▸ Assigned task:
Keep the images out and set the listing below down word for word.

:: Data extract ::

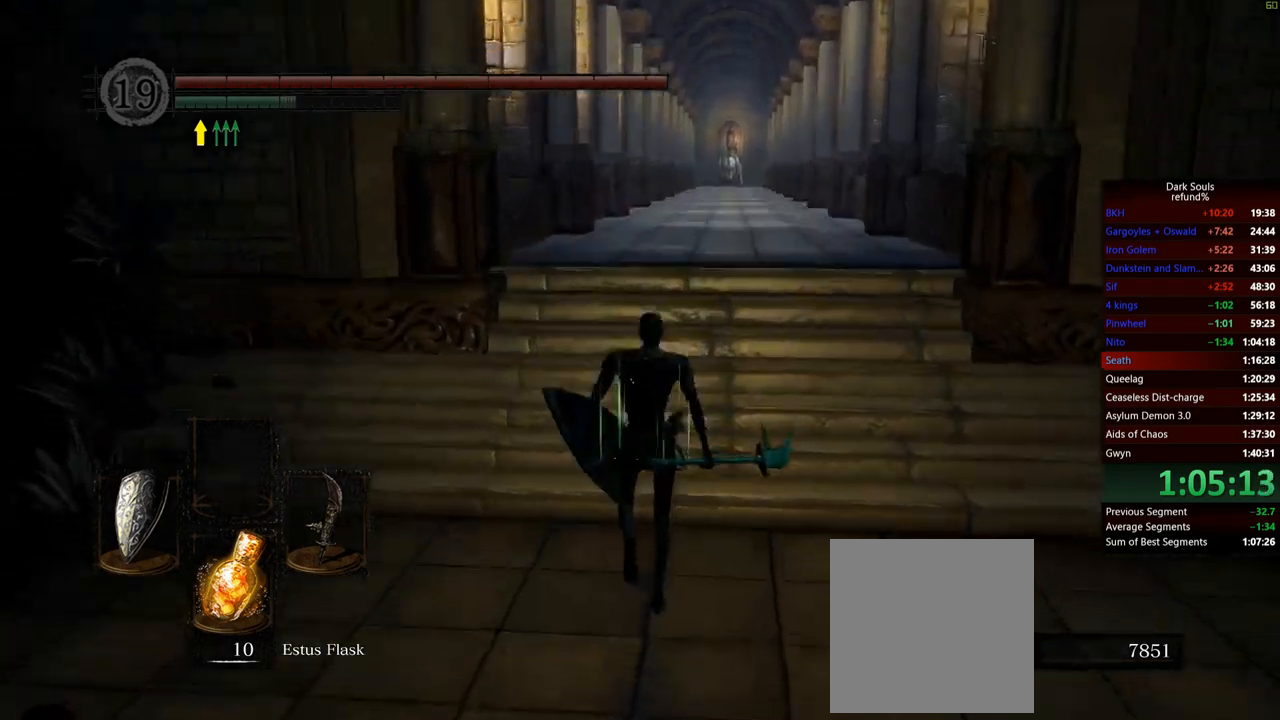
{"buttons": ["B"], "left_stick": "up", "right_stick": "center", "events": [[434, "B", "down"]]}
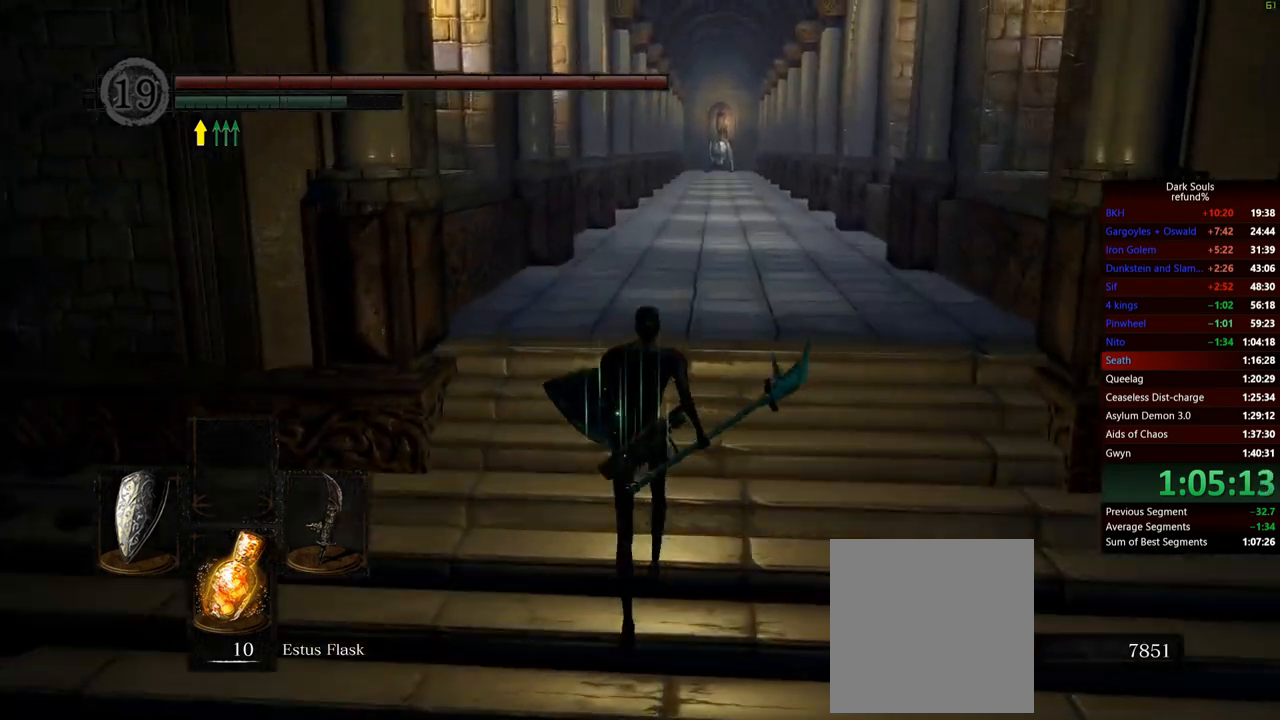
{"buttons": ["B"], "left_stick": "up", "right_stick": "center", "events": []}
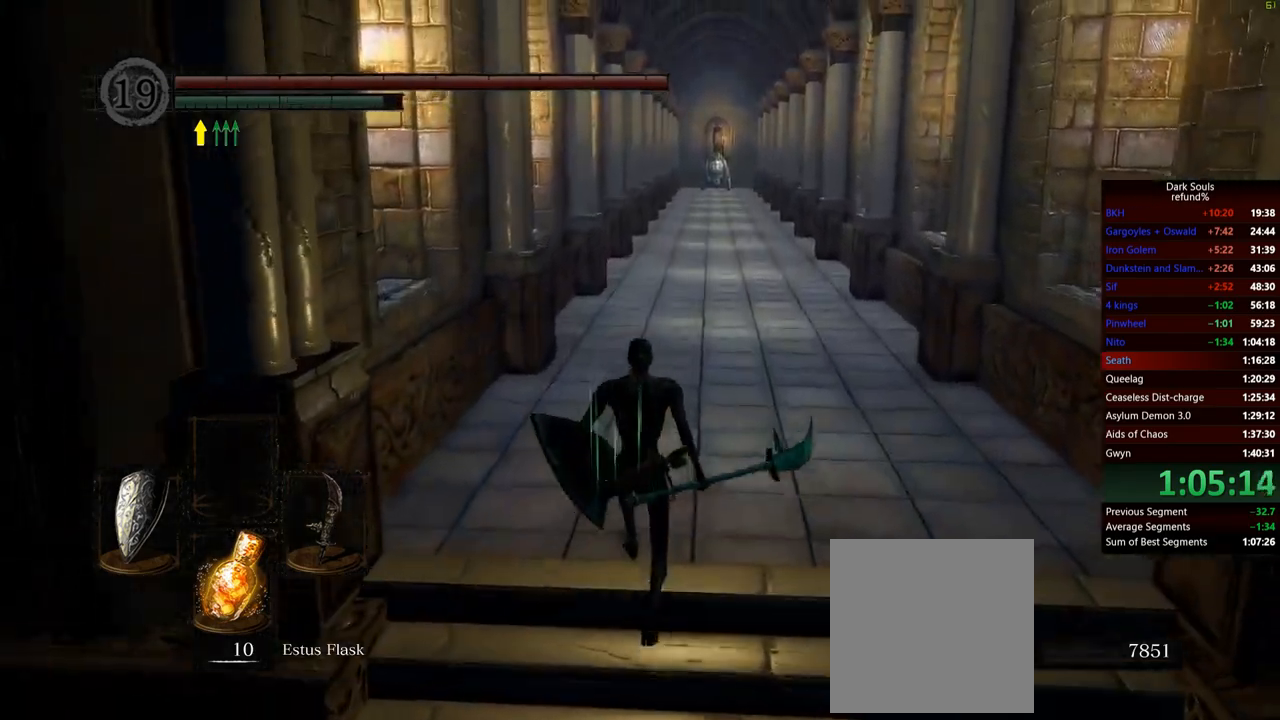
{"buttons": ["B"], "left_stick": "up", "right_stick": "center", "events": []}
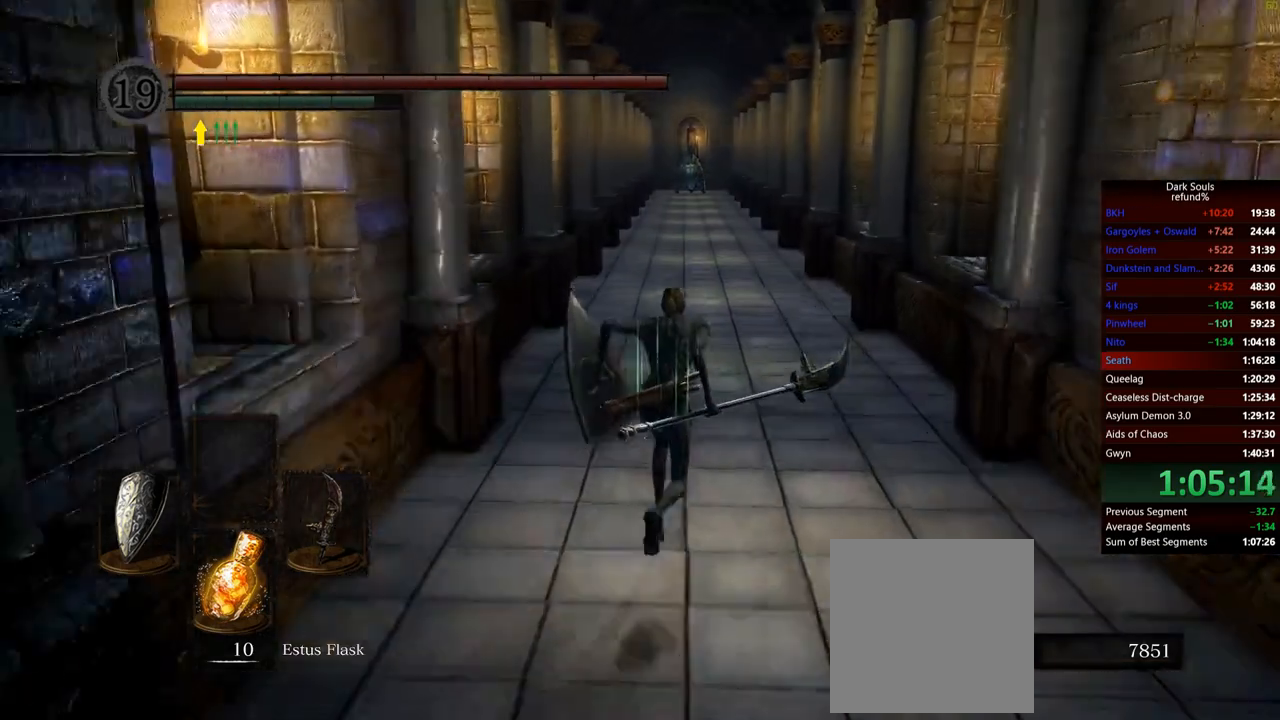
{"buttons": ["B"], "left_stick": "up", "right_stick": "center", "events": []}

:::

▸ Response area:
{"buttons": ["B"], "left_stick": "up", "right_stick": "center", "events": [[434, "B", "down"]]}
{"buttons": ["B"], "left_stick": "up", "right_stick": "center", "events": []}
{"buttons": ["B"], "left_stick": "up", "right_stick": "center", "events": []}
{"buttons": ["B"], "left_stick": "up", "right_stick": "center", "events": []}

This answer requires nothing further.